(Stored dataset items)

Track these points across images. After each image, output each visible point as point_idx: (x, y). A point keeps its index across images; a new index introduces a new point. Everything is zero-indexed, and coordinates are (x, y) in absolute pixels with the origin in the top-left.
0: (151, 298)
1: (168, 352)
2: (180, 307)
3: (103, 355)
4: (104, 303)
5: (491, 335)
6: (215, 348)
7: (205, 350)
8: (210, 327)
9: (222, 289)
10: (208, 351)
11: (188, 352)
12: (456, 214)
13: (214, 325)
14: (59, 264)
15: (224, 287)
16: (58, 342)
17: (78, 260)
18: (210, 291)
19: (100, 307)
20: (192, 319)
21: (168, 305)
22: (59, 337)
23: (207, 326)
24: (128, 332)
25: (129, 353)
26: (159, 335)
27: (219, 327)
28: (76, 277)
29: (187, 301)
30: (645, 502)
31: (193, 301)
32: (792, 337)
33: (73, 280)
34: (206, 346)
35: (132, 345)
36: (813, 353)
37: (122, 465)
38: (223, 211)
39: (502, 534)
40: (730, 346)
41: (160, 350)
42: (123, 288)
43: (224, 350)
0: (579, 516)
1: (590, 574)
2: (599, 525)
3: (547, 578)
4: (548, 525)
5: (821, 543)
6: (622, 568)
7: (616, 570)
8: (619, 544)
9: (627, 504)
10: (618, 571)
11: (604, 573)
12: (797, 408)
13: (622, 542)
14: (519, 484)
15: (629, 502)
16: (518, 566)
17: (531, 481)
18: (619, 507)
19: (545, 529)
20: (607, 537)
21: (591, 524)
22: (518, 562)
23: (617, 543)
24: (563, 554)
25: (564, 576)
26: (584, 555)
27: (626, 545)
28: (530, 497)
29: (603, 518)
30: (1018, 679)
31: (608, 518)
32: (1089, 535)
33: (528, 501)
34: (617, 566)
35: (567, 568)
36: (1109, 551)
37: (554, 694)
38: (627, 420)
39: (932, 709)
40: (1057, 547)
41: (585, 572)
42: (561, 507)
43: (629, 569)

* * *

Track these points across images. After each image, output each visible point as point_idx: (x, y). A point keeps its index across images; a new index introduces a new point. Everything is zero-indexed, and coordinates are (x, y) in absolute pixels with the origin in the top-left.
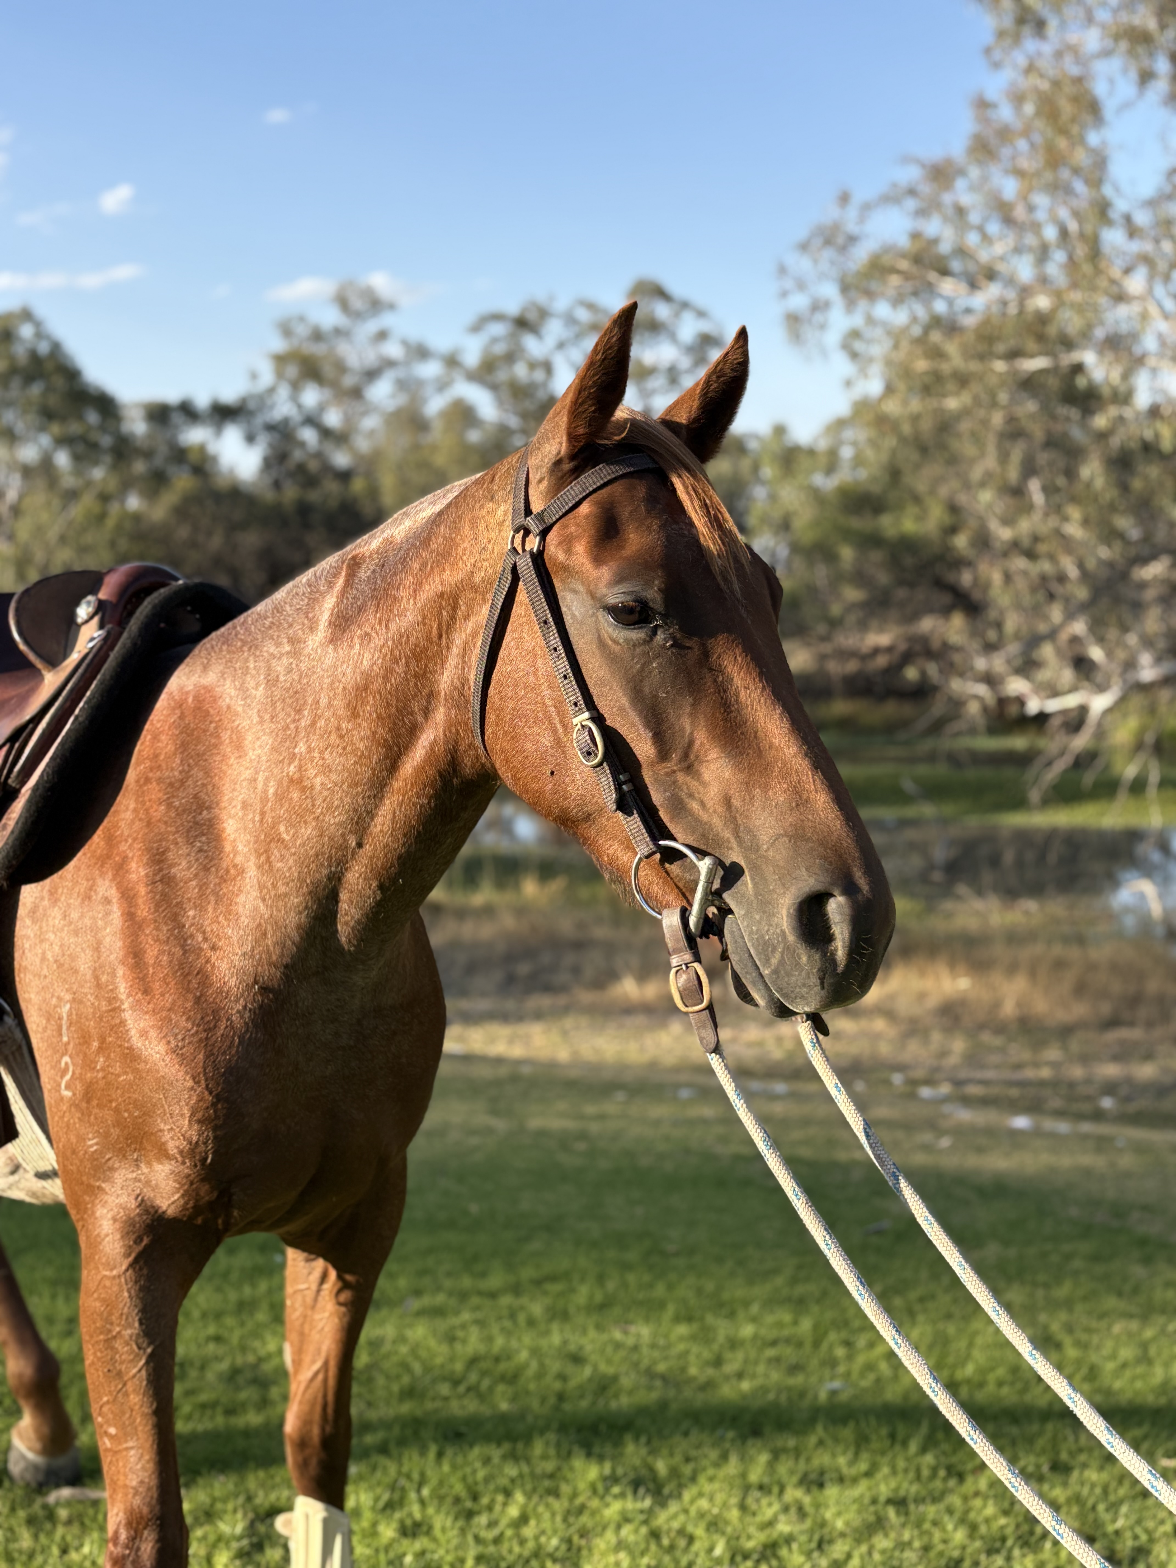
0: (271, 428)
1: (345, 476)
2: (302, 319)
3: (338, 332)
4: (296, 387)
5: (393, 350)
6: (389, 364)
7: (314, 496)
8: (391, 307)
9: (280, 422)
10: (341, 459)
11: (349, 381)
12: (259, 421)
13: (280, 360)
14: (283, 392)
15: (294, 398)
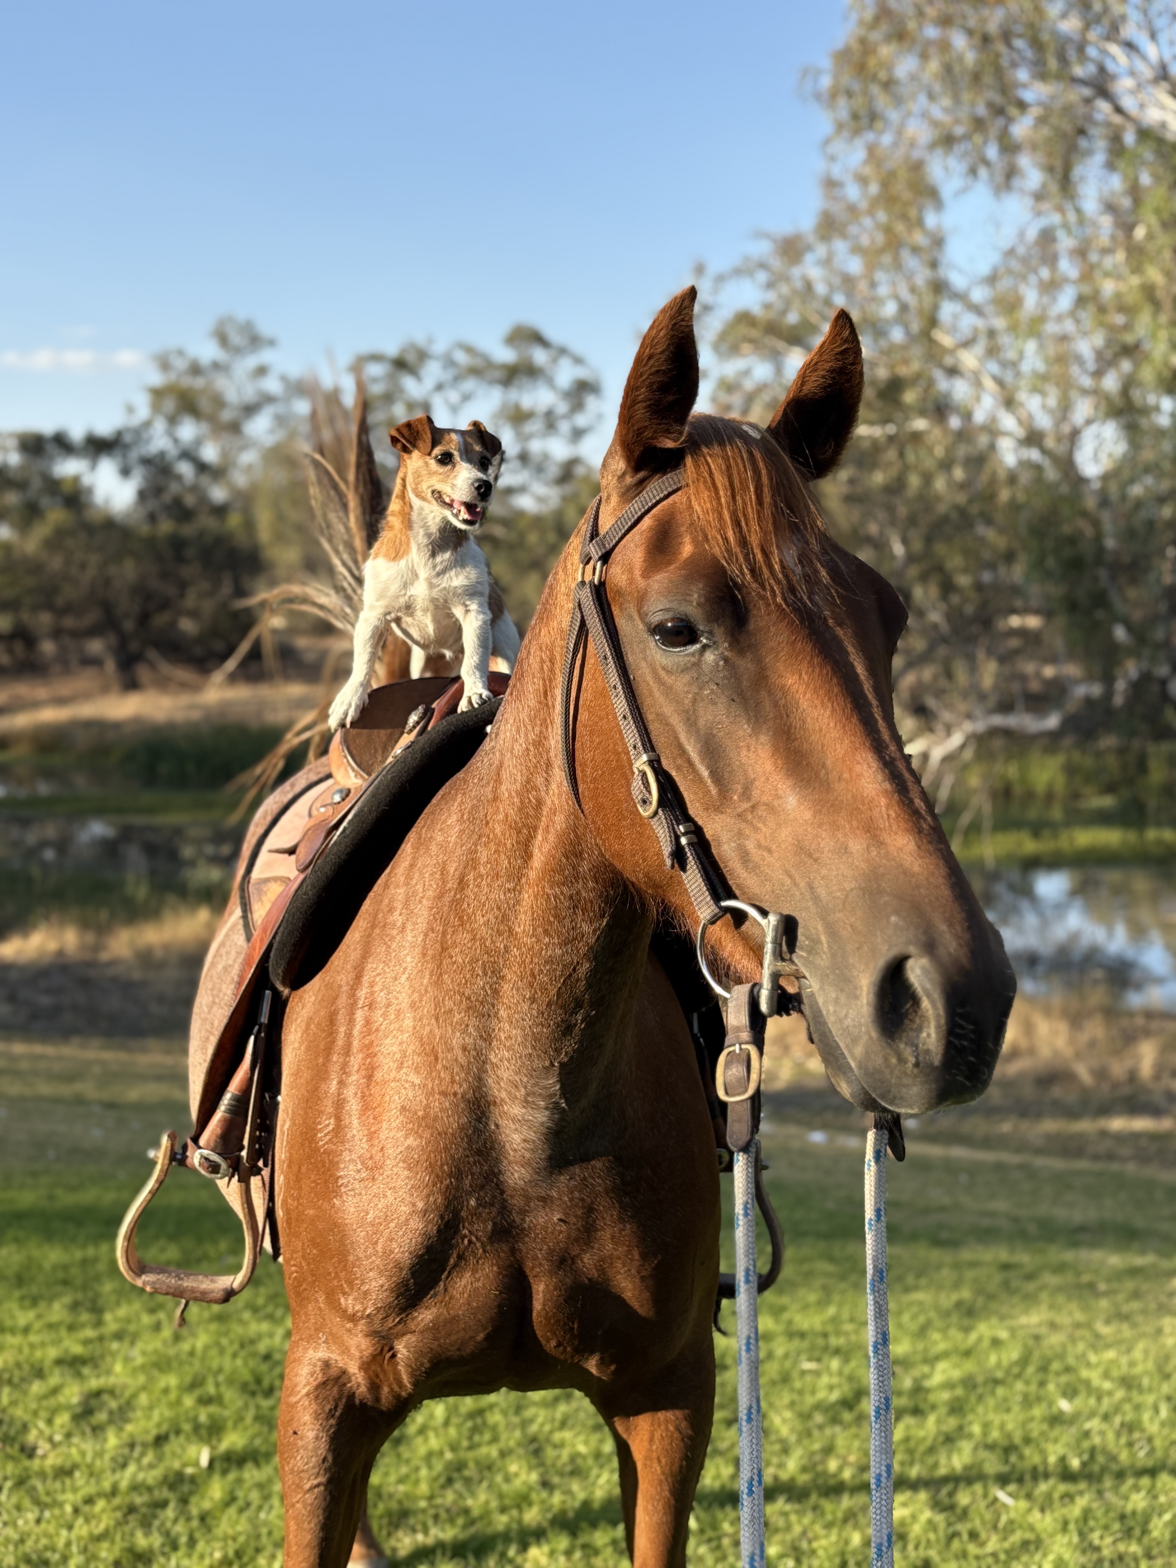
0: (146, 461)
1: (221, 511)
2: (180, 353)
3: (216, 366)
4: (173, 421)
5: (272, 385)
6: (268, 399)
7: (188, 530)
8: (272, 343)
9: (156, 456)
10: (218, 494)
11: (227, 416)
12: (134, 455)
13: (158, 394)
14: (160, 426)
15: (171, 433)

■ **Description of the task**: Of all the entries above, repeat only the lines from the line that has "36: (813, 353)" to the line that has "42: (123, 288)", both lines included, exactly.

■ **Answer box**:
36: (813, 353)
37: (122, 465)
38: (223, 211)
39: (502, 534)
40: (730, 346)
41: (160, 350)
42: (123, 288)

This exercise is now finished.